◆ TASK INPUTS:
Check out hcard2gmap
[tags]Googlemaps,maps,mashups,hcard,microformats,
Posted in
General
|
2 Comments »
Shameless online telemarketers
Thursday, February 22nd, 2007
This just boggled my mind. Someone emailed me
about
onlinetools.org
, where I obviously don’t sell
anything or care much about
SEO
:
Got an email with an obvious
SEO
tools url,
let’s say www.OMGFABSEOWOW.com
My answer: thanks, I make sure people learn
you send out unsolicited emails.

◆ PROMPT: Word for word, reproduce all of the material shown above.

◆ YOUR RESPONSE:
Check out hcard2gmap
[tags]Googlemaps,maps,mashups,hcard,microformats,
Posted in
General
|
2 Comments »
Shameless online telemarketers
Thursday, February 22nd, 2007
This just boggled my mind. Someone emailed me
about
onlinetools.org
, where I obviously don’t sell
anything or care much about
SEO
:
Got an email with an obvious
SEO
tools url,
let’s say www.OMGFABSEOWOW.com
My answer: thanks, I make sure people learn
you send out unsolicited emails.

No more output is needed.